I'm a journalist and author of the new book Tasty: The Art and Science of What We Eat. It's a brief biography of our sense of flavor -- how it evolved, what it is, where it's going. I'm blogging on some of the biological mysteries of flavor.
The hottest food trend of the 21st century is... heat. As American cuisine as a whole has gotten spicier, the spiciest food is reaching truly infernal levels.
The Guinness world record for hottest chili pepper (currently held by one called the Smokin' Ed's Carolina Reaper) has changed hands repeatedly since 2010 as growers compete to breed ever-hotter chilies. The upper bound of chili heat have approximately doubled in that time, from about 1 million to 2 million Scoville heat units (the scale used to measure it, named for the scientist who invented it 100 years ago). This is about 4,000 times as hot as a jalapeño.

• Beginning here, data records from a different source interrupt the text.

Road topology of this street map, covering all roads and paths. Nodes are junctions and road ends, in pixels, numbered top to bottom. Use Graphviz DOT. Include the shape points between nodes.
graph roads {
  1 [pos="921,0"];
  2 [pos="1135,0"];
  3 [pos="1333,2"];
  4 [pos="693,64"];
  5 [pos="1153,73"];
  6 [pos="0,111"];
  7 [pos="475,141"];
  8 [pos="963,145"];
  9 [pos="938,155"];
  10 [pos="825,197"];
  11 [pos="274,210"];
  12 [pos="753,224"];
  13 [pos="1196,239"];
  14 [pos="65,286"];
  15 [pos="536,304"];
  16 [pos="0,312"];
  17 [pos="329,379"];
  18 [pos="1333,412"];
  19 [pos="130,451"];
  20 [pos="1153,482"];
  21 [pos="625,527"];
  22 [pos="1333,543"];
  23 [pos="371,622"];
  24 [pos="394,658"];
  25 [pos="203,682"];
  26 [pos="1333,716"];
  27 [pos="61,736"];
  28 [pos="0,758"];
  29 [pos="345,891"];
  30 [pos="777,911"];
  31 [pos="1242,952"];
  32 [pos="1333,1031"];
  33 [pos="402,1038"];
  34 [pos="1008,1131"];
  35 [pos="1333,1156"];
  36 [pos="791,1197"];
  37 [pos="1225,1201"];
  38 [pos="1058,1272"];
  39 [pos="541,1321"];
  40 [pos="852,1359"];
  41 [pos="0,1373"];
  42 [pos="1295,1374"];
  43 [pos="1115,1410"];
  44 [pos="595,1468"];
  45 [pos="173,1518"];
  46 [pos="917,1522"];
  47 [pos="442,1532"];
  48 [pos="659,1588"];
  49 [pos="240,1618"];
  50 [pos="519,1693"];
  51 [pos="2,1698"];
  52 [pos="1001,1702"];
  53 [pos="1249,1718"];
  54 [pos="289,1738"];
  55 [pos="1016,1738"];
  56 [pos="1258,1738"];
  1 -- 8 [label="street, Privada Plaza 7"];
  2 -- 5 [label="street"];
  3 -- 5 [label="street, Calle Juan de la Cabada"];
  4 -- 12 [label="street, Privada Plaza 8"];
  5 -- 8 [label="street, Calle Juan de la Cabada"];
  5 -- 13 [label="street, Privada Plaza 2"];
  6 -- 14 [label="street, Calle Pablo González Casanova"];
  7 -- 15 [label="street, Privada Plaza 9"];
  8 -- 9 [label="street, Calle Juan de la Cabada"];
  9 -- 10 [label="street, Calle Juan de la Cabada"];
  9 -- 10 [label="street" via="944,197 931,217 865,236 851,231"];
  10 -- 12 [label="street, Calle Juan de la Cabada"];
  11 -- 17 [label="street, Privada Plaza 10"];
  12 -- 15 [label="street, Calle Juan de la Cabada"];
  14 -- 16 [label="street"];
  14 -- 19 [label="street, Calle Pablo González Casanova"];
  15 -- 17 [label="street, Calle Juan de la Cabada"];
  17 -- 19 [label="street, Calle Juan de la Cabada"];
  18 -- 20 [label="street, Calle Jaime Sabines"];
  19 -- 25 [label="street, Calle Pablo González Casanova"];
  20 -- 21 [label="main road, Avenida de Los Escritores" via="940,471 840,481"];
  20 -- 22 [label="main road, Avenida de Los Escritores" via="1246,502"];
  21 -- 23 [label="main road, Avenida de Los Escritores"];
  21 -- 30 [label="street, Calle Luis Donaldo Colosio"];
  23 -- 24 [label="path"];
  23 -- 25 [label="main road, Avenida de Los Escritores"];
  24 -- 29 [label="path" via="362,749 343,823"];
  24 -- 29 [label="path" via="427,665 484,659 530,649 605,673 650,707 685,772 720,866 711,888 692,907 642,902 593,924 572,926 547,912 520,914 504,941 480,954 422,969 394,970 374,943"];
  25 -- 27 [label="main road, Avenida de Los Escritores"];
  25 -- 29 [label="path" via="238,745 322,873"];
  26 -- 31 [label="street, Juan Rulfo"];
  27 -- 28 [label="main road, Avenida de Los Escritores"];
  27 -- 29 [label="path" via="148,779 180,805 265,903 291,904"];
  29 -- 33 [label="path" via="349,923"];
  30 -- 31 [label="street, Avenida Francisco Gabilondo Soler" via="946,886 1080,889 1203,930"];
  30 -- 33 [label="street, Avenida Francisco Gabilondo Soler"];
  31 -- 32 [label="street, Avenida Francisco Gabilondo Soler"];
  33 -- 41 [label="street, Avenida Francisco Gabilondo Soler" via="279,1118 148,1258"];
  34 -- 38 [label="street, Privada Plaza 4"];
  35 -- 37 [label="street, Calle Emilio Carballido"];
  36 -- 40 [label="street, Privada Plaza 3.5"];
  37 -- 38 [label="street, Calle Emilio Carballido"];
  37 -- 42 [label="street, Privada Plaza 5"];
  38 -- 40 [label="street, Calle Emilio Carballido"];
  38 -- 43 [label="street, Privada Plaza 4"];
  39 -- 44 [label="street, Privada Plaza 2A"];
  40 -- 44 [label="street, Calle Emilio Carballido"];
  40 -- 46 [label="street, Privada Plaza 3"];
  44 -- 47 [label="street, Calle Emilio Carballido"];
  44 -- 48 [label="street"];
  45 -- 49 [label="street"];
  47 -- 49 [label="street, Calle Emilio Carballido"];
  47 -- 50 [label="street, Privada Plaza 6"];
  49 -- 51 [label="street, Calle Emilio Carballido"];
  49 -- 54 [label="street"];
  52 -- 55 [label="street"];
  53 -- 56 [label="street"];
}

Counterintuitive as it may seem, this is one of those rare times that a form of culinary indulgence has measurable health benefits.
The human affection for chili heat -- a form of irritation -- is mysterious; for painful ultra-hotness, simply bizarre. But taste is not merely a sensation, pleasing or not, in food. It is a biological force. Chili heat taps into the body's heat and metabolic regulation systems in ways scientists are only starting to grapple with. But so far, virtually all of its biological effects are beneficial. Like acetylsalicylic acid, the active ingredient in aspirin, which not only alleviates aches and pains but cardiovascular problems and many forms of inflammation, the compound capsaicin responsible for the burn may be a kind of all-purpose drug, both beneficial and non-toxic (in moderation).
Capsaicin -- ironically, a close chemical relative of vanilla -- triggers receptor proteins in our mouths, nose, skin and eyes that detect heat, tricking the body and mind with a sensation that the temperature is rising. These noxious effects are what make pepper spray so powerful. But they have also been tested for use in therapies targeting cancer cells.
The burning is temporary. Keep eating, and a numbing effect sets in. This secondary action has been used for centuries to treat topical pain, and drug companies have been working to find ways to exploit it more systematically.
Capsaicin also works inside the body; receptors that detect has have recently been found in the gut, brain, bladder, kidney, spleen, and heart. And there, too, the news has been consistently good.
Chilies and spicy food were once thought to aggravate heartburn and ulcers. But the opposite appears to be the case: capsaicin has been shown to cool heartburn and help suppress the formation of ulcers.
Capsaicin affects the whole body in ways scientists are struggling to understand. Eating a lot of chilies modestly boosts metabolism, burning calories faster and helping in dieting and weight loss. In some studies, it has helped satisfy the appetite quickly, so people eat less. In some experiments, eating chilies reduces blood sugar.
In 2014, scientists at the University of California, Berkeley, got the most remarkable results yet. Capsaicin receptors seem to malfunction as we age, one reason why metabolisms slow down and people put on weight. The Berkeley scientists studied mice genetically-engineered to have no capsaicin receptors at all. The mice had some problems -- they couldn't sense heat, after all -- but they also lived 12 to 15 percent longer than their wild-type counterparts.
Of course, you can't get rid of your capsaicin receptors. Nor would anyone want to. But the scientists speculated that the numbing effect of capsaicin -- which effectively paralyzes the cells involved -- has a similar effect, temporarily shutting down the malfunctioning cells and possibly enhancing metabolism and over health in the process. It's not clear whether a diet heavy in chili peppers can extend the human lifespan, but this study offers tantalizing clues.
Capsaicin's positive effects are modest. But they are real. All of this is to say, the obsession with chili pepper heat may be a fad. Or a form of masochism. But it may also reflect -- for once -- popular taste and nutrition in a happy alliance.